Third commandment: Thou shalt keep holy the Lord’s Day. Show of comments, who has trouble with this one?
As a professional procrastinator and college student, I find it difficult to abide by this rule. First chance I get to run out of classrooms and avoid writing papers, I jump on it (sometimes). What this means is that I usually find myself cramming and finishing my homework the day before the first class of the next week: Sunday.
In a society like we live in today, it’s hard to think of resting on any day. Even when on vacation the idea seems so unreal (at least to me). We always have to be doing something: reading an article, bathing the dog, cleaning the kitchen, folding laundry, driving the kids to dance/soccer/football/etc. When we get a chance to rest, we pass out, usually on the couch in front of the television. We’re a society of multitaskers with no concept of what rest is anymore.

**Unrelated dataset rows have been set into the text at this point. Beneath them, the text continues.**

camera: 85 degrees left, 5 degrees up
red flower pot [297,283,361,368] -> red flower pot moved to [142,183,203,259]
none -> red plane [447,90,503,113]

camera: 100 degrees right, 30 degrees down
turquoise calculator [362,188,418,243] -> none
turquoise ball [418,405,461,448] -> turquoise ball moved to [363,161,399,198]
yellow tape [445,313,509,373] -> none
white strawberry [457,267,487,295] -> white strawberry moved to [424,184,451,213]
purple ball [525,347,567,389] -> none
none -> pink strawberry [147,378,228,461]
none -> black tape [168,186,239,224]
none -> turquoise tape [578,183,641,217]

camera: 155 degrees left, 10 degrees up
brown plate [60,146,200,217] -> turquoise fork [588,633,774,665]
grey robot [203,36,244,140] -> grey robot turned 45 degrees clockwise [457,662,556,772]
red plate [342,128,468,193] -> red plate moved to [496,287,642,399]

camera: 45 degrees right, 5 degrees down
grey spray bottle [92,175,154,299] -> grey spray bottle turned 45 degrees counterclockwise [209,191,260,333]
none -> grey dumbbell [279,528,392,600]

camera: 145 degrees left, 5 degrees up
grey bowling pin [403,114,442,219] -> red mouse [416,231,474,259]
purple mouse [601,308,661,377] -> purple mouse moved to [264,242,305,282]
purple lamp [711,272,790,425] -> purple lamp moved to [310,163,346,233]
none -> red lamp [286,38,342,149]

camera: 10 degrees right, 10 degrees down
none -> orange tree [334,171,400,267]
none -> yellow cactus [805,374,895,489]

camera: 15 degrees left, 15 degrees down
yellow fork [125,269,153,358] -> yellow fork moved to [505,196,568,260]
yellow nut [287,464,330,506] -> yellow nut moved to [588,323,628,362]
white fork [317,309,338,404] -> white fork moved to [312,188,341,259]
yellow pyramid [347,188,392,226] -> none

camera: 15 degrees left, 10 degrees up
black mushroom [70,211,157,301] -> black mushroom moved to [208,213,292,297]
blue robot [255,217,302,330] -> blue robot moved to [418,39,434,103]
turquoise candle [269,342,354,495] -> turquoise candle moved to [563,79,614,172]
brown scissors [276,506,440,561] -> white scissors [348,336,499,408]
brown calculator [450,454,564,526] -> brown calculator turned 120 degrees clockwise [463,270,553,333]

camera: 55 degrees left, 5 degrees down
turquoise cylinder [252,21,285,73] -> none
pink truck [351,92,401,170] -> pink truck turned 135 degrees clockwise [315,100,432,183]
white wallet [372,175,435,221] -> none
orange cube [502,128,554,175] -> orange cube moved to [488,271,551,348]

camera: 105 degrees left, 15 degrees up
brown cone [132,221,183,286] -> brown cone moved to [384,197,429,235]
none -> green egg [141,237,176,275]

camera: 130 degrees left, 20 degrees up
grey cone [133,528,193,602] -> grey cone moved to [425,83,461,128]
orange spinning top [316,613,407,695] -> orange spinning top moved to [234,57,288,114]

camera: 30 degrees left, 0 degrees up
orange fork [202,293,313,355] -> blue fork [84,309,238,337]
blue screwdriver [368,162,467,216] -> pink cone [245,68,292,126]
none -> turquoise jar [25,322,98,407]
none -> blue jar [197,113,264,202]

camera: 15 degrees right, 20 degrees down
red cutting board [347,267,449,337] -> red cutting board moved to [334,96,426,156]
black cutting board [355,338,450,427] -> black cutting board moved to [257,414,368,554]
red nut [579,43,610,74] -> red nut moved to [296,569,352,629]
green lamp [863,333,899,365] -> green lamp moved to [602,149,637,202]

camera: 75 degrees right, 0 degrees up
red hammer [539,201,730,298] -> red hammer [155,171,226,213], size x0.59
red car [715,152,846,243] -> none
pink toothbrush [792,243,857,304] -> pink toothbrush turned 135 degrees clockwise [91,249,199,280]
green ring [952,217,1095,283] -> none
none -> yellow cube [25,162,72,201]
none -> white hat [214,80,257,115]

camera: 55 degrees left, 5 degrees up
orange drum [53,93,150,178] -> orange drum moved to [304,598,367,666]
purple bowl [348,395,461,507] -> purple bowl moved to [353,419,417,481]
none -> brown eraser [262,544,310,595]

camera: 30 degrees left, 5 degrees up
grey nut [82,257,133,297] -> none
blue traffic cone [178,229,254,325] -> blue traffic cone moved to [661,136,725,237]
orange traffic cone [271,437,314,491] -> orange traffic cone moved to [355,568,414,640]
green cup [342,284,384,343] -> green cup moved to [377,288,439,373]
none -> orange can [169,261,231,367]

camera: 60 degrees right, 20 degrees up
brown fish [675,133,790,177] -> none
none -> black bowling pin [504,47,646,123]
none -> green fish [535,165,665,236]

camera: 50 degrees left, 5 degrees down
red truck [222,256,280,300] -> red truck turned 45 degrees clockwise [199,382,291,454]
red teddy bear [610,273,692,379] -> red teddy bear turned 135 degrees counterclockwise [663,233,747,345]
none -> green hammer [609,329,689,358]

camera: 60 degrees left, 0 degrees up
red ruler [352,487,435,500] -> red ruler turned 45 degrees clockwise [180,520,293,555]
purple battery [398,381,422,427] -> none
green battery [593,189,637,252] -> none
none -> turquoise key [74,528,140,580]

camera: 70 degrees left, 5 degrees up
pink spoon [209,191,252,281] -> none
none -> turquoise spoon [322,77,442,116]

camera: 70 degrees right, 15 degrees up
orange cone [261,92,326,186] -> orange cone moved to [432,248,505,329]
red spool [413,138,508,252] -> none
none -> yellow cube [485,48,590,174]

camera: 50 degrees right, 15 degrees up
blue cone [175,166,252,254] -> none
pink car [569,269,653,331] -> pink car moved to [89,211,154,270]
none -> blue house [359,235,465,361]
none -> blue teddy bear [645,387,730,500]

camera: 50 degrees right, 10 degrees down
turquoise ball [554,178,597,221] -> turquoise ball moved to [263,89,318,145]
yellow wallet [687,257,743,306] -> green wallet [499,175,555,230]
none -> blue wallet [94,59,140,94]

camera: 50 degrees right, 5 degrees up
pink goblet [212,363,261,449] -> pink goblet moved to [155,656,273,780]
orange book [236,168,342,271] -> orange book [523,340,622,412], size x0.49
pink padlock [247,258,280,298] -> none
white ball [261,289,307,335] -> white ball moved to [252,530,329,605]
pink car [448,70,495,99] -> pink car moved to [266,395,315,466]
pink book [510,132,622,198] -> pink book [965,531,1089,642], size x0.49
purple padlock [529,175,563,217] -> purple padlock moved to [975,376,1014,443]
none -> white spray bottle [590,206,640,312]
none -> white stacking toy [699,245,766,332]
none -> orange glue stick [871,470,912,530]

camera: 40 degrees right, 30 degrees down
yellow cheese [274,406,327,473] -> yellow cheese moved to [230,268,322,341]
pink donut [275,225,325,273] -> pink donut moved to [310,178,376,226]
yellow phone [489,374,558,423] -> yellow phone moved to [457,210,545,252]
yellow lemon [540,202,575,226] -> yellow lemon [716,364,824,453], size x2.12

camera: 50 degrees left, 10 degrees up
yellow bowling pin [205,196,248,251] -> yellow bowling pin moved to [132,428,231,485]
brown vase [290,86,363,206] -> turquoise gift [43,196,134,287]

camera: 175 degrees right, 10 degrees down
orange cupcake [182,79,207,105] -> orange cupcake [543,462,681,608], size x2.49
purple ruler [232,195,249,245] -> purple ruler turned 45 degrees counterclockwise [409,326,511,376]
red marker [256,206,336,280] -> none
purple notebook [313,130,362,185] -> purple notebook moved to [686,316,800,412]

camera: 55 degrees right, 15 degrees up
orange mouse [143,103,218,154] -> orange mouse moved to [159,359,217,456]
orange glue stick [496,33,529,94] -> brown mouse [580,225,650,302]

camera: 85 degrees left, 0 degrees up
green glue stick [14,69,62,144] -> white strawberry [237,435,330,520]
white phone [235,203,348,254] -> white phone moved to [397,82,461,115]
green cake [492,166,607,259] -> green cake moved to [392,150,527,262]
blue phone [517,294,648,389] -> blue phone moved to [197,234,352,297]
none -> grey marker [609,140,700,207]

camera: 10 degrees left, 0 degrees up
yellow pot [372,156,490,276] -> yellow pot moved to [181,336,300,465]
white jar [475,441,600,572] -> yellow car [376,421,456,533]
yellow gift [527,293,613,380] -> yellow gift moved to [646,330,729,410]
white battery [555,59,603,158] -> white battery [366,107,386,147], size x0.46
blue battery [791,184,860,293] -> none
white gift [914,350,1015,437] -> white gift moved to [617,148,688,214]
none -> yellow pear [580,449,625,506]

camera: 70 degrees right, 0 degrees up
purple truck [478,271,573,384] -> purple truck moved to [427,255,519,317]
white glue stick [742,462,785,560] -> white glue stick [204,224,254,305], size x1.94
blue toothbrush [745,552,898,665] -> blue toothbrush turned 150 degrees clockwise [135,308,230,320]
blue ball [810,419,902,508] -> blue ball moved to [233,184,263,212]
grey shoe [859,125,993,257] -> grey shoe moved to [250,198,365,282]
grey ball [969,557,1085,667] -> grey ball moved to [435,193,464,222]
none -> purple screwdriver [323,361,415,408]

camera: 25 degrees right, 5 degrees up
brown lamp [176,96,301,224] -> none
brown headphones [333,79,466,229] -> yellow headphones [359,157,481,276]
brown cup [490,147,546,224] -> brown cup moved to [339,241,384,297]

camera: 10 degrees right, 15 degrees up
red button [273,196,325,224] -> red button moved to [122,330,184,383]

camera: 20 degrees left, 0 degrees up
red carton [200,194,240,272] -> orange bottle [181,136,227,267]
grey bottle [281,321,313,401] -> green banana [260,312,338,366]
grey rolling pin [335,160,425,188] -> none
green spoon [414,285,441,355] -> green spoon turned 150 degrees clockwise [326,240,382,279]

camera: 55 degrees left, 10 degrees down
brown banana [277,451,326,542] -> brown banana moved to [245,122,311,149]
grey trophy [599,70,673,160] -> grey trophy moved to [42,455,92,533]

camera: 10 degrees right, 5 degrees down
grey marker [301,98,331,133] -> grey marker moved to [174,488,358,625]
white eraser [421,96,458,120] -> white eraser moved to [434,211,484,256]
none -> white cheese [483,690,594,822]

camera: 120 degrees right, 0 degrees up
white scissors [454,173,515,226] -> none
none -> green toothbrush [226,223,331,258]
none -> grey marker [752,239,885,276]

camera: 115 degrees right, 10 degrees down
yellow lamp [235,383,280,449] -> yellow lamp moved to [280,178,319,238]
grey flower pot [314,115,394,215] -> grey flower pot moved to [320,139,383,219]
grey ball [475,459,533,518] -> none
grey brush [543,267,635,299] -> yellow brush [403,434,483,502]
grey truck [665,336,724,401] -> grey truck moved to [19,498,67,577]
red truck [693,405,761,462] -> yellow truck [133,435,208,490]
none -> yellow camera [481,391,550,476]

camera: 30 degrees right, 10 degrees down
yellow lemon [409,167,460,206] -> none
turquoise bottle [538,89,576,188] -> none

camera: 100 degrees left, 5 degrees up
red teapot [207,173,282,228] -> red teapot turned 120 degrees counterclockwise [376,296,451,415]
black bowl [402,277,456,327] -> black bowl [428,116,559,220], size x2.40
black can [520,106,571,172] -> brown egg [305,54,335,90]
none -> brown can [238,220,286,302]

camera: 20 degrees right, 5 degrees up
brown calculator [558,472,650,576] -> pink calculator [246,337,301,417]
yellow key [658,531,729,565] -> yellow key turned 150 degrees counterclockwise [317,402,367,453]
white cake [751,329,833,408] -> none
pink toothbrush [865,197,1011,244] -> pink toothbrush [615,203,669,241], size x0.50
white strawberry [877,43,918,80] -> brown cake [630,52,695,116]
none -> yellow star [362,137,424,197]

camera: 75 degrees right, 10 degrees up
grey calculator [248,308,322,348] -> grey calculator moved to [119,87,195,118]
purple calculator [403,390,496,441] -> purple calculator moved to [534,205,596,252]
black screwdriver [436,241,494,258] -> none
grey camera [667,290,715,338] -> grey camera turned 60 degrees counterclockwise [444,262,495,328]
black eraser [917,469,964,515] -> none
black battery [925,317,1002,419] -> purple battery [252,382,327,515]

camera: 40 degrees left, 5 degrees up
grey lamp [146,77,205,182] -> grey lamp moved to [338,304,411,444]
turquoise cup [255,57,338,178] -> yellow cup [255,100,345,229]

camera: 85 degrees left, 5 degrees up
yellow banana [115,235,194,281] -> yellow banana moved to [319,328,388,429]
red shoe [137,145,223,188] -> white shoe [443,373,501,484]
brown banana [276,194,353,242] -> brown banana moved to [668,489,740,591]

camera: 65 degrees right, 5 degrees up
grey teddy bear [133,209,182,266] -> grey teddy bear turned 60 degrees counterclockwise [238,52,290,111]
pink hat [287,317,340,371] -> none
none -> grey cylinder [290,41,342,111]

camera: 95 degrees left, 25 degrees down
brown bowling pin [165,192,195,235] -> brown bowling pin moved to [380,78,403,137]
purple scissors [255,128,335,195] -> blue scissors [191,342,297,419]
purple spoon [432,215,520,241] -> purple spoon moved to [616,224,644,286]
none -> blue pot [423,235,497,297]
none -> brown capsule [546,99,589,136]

How are we supposed to rest when there’s so much to do, when society asks so much of us?
I think most of us kinda let this commandment slip to the slide, and we forget about it. When studying it, we can find an exception for the rule. We’re supposed to refrain from all unnecessary work. But what counts as unnecessary work? Laundry, paper that’s due in 3 days, car wash…?
Some of this can be taken care of early or can be held off until a later time. At some point procrastination does not harm a person just by raising stress levels later, it can also cause a person to displease God. Sunday is set aside for God. So, if you find you won’t have socks Monday because you haven’t done the laundry, next time do the laundry Saturday. It’s not going to make it any more fun to save it until Sunday, but at least your stress levels will be done.
There is still some work that has to be done on Sunday. Jesus worked on Sunday. He healed people, and the Pharisees jumped all over Him about it because He wasn’t supposed to be doing anything on the Sabbath day. However, there are some things that are necessary. If you find someone who’s in need, help them. This type of work is necessary as commanded by the Law of God: love your neighbor as yourself, which means feed the hungry, shelter the homeless, visit the imprisoned, all that good stuff.